SELECTED EXCERPT:
---------------

# Over and under-valuation of real estate worldwide



## Robillard (Apr 11, 2009)

Next week's issue of the Economist has an interesting article about the scope of over-valuation and under-valuation of real estate in various countries. Here is a link in case you are interested:
http://www.economist.com/news/finance-and-economics/21569396-our-latest-round-up-shows-many-housing-markets-are-still-dumps-home (This article may be behind a paywall.)

It's interesting that Canada's has out-performed Australia's since the end of 2007, and that Canada's real estate, on average is even more over-valued than Hong Kong's on a price-to-rents measure.


----------



## HaroldCrump (Jun 10, 2009)

According to this, Canada is the _most_ overvalued market based on price/rents ratio and second most over-valued based on income-to-price ratios.
And we have pundits from ReMax and CREA saying there is no bubble


----------



## carverman (Nov 8, 2010)

Robillard said:


> Next
> and that Canada's real estate, on average is even more over-valued than Hong Kong's on a price-to-rents measure.


maybe this is the reason for the overheated housing market in Vancouver and Toronto?
http://ca.finance.yahoo.com/blogs/i...e-cash-flooding-canada-borders-162935775.html



> Newly affluent Chinese nationals are bringing big wads of cash into North America the old-fashioned way -- tucked into wallets, purses and suitcases at airports -- and it appears a chunk of it winds up in Canada's housing market.


----------



## Jungle (Feb 17, 2010)

They call that HAM. Hot Asian Money.


----------



## andrewf (Mar 1, 2010)

Don't worry folks, a nice soft landing is in store for us. Price will plateau for 'a few years' (or decades) while incomes and rents catch up to housing values.

[/everybroker]


----------



## dogcom (May 23, 2009)

Hard or soft correct they will and now we are seeing it. Sellers will not sell at lower prices and buyers will not buy but at some point the sellers will capitulate and prices will fall. Having said that if you own detached housing in Vancouver and you don't have to sell you will be a winner over time as long as you are close to the city. There are stupid condo's because I hate condo's and townhouse's which are fine, galore but there is only so much detached housing.


----------



## sags (May 15, 2010)

A mainstream media report on the dangers of leveraged property and falling prices.

There will probably be many more similar articles in the future.

---------------

DATASET ENTRIES:
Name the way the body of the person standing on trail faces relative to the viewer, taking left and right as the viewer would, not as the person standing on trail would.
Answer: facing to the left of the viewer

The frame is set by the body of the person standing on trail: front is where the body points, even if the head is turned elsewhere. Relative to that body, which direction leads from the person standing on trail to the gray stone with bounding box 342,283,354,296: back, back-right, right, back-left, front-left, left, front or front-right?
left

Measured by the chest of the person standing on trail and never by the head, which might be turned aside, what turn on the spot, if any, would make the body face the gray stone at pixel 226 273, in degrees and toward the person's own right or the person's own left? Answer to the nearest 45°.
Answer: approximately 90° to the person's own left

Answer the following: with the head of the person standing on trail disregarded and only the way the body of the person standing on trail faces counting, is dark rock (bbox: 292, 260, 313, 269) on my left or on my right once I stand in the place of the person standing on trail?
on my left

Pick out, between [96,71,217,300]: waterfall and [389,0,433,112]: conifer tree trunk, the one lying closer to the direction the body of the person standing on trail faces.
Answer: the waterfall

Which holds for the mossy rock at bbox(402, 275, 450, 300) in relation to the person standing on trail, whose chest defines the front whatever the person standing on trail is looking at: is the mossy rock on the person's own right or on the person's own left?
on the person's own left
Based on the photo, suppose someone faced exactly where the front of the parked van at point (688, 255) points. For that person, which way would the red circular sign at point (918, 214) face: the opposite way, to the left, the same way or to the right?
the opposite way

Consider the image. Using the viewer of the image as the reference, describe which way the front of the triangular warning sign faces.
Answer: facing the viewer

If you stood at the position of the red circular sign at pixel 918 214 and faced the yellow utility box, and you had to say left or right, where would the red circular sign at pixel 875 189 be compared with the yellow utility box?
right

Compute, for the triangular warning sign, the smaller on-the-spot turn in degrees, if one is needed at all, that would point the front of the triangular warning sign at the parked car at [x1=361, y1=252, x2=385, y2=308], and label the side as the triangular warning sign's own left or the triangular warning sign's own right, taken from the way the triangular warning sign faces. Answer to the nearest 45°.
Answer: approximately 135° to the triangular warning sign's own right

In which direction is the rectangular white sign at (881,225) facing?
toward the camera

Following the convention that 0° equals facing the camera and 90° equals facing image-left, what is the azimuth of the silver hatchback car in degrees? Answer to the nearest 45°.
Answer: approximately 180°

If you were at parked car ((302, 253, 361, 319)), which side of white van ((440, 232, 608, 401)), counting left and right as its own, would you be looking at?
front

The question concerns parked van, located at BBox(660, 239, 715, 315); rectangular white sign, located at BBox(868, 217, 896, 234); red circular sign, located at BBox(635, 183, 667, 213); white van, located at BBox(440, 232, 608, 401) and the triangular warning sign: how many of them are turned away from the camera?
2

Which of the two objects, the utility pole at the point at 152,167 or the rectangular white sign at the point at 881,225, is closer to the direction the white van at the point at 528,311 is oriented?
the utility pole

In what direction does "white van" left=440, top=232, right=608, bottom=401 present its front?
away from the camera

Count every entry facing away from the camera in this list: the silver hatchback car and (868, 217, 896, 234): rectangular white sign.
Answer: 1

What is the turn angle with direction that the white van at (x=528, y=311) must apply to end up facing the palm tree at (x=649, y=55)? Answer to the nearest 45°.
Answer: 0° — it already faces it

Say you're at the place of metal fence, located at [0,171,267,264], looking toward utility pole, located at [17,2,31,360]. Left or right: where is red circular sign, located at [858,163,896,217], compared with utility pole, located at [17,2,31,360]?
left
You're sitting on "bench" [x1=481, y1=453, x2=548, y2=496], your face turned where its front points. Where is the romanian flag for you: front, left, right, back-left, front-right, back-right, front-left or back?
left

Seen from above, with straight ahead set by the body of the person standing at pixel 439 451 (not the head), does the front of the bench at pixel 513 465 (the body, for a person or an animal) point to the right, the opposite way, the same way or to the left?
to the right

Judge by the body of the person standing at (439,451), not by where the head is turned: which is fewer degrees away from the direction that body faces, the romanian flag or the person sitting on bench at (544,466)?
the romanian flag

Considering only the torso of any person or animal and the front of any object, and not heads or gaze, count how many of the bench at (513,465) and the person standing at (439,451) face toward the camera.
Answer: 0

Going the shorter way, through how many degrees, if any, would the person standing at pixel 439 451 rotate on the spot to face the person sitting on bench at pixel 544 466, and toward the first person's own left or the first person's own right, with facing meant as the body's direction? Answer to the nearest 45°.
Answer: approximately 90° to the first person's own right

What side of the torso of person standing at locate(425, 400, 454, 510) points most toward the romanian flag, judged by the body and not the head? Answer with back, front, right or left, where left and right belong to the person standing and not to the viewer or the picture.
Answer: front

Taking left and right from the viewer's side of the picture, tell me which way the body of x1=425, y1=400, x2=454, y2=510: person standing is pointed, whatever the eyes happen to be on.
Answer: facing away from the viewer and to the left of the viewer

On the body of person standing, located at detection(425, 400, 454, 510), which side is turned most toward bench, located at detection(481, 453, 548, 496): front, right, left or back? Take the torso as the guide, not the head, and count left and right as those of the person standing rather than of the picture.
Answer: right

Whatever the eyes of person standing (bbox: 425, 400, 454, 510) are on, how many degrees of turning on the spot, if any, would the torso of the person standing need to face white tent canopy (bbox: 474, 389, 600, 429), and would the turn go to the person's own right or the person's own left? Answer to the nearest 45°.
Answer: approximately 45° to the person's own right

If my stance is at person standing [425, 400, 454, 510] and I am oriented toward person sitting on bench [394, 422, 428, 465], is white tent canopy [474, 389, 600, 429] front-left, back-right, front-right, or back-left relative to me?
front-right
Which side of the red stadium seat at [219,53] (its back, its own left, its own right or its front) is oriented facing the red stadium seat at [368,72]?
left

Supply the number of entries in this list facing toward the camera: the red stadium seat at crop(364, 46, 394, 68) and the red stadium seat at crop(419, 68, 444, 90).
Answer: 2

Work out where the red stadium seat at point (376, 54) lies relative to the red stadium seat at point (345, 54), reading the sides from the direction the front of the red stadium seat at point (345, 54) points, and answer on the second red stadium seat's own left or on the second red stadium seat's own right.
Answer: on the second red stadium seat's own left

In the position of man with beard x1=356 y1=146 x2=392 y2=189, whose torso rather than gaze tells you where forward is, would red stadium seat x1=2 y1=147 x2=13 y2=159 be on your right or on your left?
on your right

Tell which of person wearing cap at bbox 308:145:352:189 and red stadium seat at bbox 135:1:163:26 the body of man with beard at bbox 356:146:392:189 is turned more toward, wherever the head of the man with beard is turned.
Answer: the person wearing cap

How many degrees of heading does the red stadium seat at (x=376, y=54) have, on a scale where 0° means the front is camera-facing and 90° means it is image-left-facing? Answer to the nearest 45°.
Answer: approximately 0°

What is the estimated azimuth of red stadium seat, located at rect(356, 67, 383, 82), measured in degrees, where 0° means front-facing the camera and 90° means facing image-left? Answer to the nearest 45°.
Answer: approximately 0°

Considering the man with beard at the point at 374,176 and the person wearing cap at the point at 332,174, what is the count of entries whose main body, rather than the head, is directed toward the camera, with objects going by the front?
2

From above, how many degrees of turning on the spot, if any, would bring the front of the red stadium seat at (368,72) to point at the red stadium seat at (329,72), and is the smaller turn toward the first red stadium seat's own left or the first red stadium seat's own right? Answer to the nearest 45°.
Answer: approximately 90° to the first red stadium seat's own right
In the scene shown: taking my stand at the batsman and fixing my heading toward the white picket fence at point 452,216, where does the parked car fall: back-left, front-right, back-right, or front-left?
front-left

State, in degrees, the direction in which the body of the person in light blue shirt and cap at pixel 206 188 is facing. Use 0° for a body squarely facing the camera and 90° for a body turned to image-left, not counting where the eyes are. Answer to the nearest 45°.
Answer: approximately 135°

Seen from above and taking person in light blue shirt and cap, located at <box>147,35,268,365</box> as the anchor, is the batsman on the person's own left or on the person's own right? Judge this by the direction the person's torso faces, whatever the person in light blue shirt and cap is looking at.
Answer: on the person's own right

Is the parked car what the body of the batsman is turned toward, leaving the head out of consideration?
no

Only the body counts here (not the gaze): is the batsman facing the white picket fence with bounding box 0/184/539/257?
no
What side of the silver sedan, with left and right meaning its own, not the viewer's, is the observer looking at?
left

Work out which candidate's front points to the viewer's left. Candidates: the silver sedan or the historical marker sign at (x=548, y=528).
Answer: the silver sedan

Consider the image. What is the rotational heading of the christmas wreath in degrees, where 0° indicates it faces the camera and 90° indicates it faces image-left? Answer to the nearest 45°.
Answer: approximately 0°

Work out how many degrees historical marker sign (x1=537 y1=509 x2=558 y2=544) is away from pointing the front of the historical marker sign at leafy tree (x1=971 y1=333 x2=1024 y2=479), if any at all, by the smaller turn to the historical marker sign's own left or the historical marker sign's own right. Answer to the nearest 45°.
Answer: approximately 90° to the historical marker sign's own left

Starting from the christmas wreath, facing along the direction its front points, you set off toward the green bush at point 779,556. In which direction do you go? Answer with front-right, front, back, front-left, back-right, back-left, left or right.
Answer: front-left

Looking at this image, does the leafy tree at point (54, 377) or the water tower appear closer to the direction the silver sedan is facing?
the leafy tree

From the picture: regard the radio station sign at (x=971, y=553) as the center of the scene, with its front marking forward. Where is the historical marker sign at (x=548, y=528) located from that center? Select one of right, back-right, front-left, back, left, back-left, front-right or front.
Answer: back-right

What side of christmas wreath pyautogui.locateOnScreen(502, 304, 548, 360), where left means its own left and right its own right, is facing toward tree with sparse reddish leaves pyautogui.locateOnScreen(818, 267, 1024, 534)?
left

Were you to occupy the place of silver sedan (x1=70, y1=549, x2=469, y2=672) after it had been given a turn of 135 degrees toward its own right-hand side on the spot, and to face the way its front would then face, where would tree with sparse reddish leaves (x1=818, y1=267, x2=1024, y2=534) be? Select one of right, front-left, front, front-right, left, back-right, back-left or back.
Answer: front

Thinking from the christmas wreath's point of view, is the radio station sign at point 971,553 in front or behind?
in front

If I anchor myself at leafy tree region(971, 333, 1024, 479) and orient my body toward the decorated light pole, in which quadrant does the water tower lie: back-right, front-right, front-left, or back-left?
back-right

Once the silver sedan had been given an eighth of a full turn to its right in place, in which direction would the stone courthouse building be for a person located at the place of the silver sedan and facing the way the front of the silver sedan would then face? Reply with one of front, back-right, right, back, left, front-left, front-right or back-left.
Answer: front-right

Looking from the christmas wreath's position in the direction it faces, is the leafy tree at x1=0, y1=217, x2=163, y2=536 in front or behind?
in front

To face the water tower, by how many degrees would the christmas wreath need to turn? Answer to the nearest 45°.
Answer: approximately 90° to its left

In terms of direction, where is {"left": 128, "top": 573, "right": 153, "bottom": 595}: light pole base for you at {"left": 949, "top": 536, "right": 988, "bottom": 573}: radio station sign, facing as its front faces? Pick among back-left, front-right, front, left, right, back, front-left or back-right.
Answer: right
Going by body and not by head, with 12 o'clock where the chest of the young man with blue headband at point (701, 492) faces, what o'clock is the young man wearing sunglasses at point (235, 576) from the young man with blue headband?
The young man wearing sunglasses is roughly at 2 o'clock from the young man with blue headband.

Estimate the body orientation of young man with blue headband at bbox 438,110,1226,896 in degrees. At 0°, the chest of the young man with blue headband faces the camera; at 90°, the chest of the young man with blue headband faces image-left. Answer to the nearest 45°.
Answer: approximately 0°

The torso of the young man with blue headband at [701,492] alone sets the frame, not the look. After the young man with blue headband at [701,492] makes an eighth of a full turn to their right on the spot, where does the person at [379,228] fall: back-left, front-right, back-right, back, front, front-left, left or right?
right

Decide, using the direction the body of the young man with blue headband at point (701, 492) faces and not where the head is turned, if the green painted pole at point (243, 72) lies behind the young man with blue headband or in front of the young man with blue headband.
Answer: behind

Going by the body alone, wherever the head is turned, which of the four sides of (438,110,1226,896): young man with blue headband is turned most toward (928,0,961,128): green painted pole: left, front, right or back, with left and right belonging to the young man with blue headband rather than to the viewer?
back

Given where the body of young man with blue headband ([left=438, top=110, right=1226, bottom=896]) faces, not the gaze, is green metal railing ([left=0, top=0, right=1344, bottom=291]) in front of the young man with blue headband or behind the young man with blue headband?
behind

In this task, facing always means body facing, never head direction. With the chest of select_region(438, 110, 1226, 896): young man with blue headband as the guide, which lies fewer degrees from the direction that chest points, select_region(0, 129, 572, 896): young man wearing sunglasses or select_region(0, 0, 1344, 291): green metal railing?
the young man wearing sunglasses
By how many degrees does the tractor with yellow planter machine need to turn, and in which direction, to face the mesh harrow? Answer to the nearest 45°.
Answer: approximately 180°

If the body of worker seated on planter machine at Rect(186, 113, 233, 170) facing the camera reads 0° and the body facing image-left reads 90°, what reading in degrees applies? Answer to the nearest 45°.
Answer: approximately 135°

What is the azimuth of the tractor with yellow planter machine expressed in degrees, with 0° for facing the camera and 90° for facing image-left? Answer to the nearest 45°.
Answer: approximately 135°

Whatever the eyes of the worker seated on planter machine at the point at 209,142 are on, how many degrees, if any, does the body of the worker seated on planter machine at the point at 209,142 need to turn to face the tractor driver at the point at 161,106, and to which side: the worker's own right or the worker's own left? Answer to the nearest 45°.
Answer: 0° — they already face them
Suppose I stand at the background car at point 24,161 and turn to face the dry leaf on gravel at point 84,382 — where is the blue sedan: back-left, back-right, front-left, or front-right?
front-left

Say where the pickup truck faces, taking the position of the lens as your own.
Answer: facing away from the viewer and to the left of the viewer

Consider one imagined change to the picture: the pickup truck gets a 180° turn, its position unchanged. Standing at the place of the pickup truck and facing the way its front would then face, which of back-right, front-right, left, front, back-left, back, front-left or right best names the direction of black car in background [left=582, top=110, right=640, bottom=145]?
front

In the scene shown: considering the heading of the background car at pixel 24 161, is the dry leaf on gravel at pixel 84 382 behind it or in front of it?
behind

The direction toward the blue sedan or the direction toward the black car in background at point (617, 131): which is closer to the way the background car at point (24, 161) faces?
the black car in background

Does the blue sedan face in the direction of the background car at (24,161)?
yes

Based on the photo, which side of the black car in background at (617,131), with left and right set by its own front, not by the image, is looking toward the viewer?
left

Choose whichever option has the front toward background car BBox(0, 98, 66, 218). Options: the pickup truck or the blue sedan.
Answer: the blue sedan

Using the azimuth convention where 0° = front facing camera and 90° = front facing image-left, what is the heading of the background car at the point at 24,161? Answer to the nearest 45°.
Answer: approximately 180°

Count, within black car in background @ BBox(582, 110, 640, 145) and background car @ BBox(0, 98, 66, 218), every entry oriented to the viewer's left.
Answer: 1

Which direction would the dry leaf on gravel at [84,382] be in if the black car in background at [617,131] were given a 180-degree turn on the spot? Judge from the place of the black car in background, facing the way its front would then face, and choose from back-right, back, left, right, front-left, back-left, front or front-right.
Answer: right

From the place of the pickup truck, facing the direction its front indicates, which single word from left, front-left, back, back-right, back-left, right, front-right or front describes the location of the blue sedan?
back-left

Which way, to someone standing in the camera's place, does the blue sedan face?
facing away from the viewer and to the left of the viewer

---------------

PROBLEMS TO WORK ON:
- A) Reproduce word for word the part of the real estate thread between "## HaroldCrump (Jun" and "(Nov 8, 2010)", inclusive.
- B) In the real estate thread, what does Jungle say "HAM" stands for?
The records play no part in this exercise.

SOLUTIONS TO EACH TASK:
- A)
## HaroldCrump (Jun 10, 2009)

According to this, Canada is the _most_ overvalued market based on price/rents ratio and second most over-valued based on income-to-price ratios.
And we have pundits from ReMax and CREA saying there is no bubble


----------



## carverman (Nov 8, 2010)

- B) Hot Asian Money.